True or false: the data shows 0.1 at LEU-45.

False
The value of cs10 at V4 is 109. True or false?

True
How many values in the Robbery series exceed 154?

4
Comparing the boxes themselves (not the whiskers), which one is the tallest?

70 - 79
==
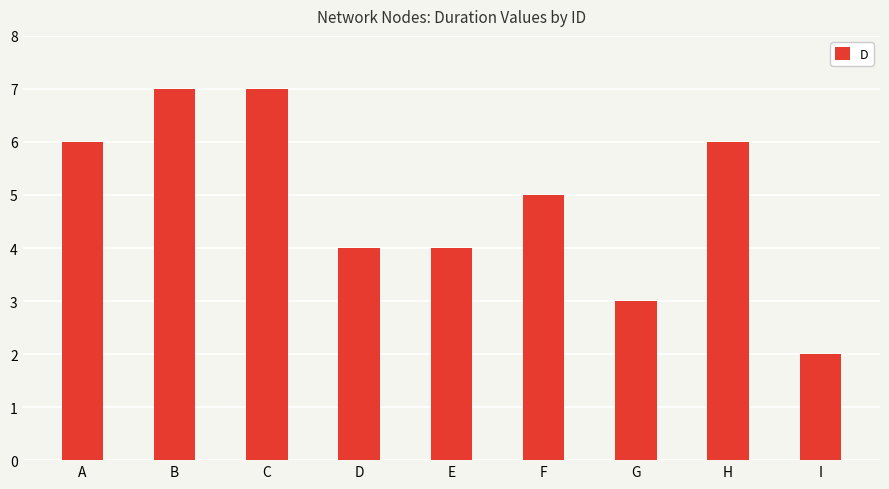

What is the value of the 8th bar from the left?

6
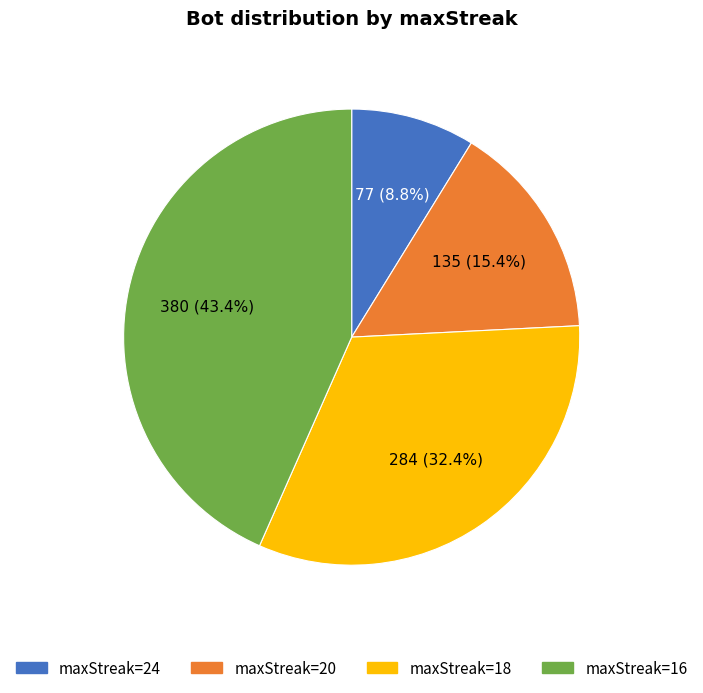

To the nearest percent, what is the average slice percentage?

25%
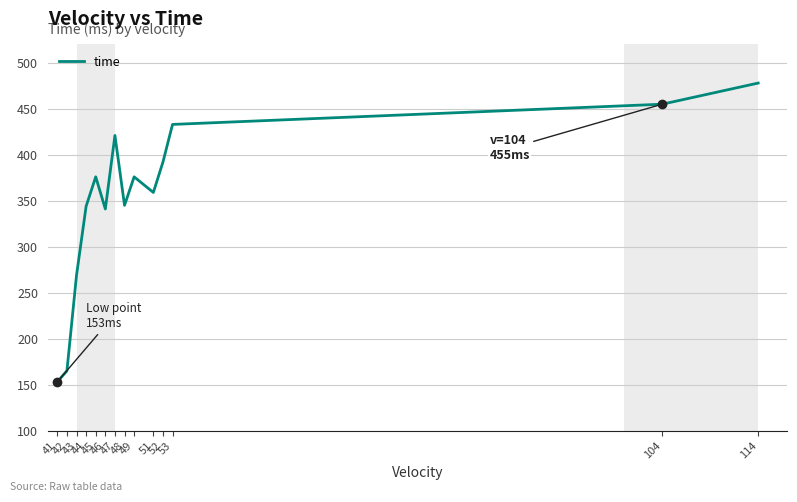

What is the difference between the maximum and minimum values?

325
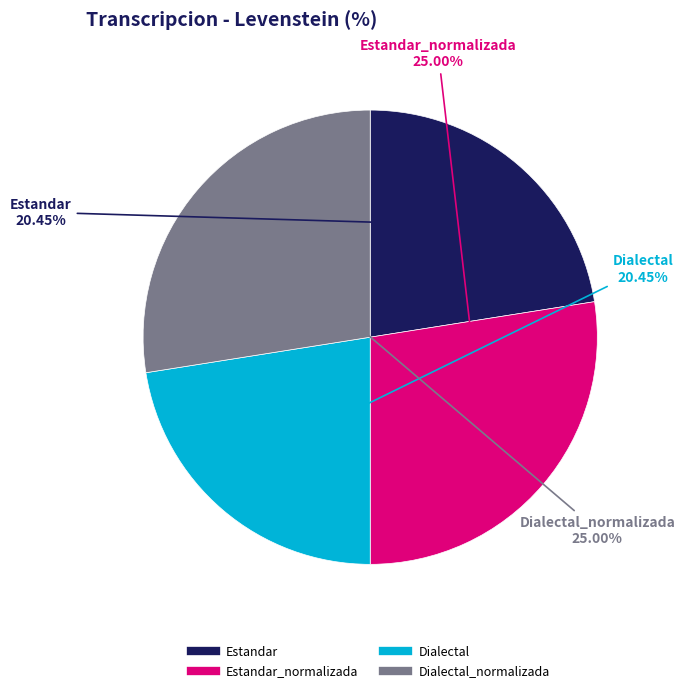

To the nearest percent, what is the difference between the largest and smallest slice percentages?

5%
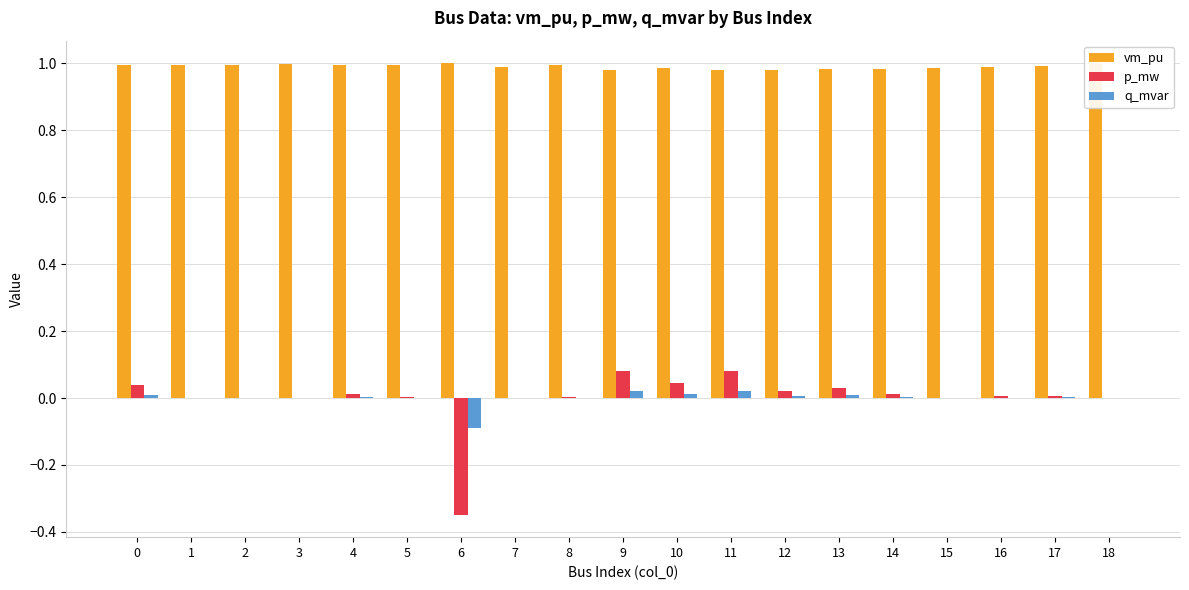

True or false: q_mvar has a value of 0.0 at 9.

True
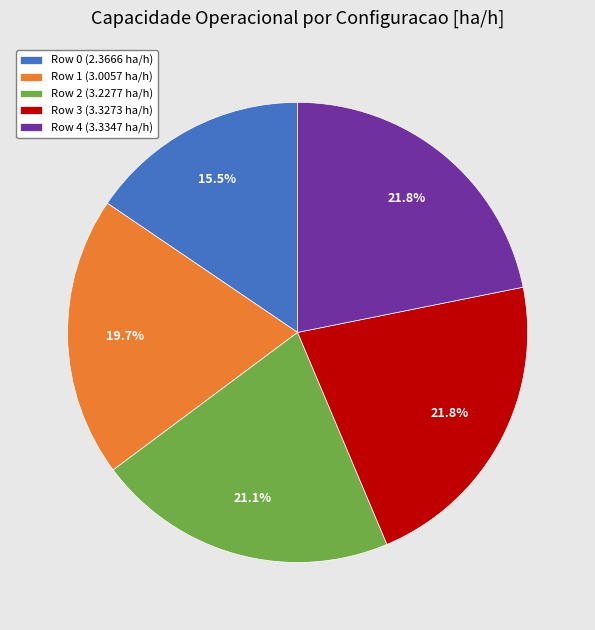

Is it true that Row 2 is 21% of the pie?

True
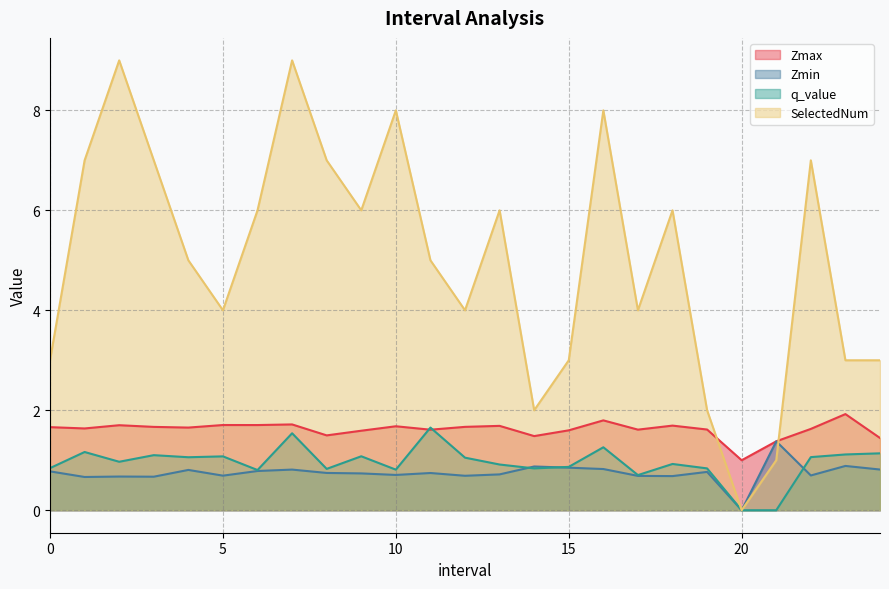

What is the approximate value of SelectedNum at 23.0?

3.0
==
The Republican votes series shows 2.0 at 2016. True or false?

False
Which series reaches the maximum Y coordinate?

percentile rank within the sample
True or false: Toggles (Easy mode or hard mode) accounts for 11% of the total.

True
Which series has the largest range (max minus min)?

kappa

> _DIRECTIONS FOR THIS TASK_: Return everything in the records from the line containing "True or false: the data shows 0.1 at LEU-45." down to the line containing "Comparing the boxes", both of those lines included, reproducing each line as it appears.

> _ANSWER SECTION_:
True or false: the data shows 0.1 at LEU-45.

False
The value of cs10 at V4 is 109. True or false?

True
How many values in the Robbery series exceed 154?

4
Comparing the boxes themselves (not the whiskers), which one is the tallest?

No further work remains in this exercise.